A San Francisco artistic icon, Brown’s expressive portraiture is steeped in self-determination. A graduate of the San Francisco Art Institute, she was one of the few women associated with the Bay Area Figurative Movement and the Rat Bastard Protective Association — the legendary artists’ collective that included Bruce and Jean Conner, Manuel Neri, Wally Hedrick, George Herms, and Jay DeFeo, among others. At the outset of her career, Brown distinguished herself from her cohort with loose, impasto renderings of personal subject matter, closely examining her immediate surroundings and internal thoughts.

While Brown’s approach to painting underwent a major stylistic shift in the early seventies, the essential concerns of her artistic practice remained clearly focused on the potential for selfactualization. Her immediate, flattened depictions of women, animals, and spiritual entities, became a means to invite an audience into her lived experience. During this time, she also maintained a rigorous life drawing practice. For Brown, committing to this fundamental compositional exercise fed her artistic agility. Studying the figure at length equated to an increased ability to render the thoughtful, deeply human characteristics that have become the hallmark of her work. Brown said of this process:

After a long time dealing with the nude, you become very involved only with seeing and in that state of near-boredom, you are free to experiment with the expressions of pure form.

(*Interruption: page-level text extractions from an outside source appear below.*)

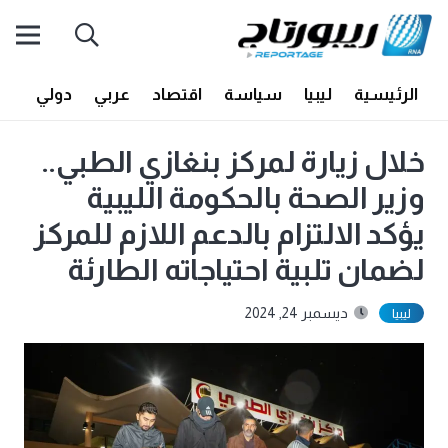
الرئيسية
ليبيا
سياسة
اقتصاد
عربي
دولي
أف
خلال زيارة لمركز بنغازي الطبي..
وزير الصحة بالحكومة الليبية
يؤكد الالتزام بالدعم اللازم للمركز
لضمان تلبية احتياجاته الطارئة
ديسمبر 24, 2024
ليبيا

(Joan Brown, University Art Museum, Berkeley, 1974)

More than fifteen of these never-before-exhibited works on paper will be on view, as well as a number of Brown’s later paintings and lithographs. Year of the Tiger, Bather #7, Portrait of Donald, and Portrait of Leela, in particular, feature Brown’s allegory of choice — cats that intently meet the gaze of the viewer. Much like the artist herself, these animals are perceptive symbols of empowerment and self-knowledge.

Joan Brown taught at the San Francisco Art Institute and University of California, Berkeley, where she was a favorite and influential instructor. In 1998, the retrospective exhibition, The Art of Joan Brown, curated by Karen Tsujimoto and Jacquelynn Baas, was shown jointly at the Oakland Museum and the Berkeley Art Museum. Brown’s works are in the collections of the Whitney Museum, MoMA New York, LACMA, SFMOMA, the Philadelphia Museum of Art, the Fine Arts Museums of San Francisco, BAMPFA, and the Carnegie Museum.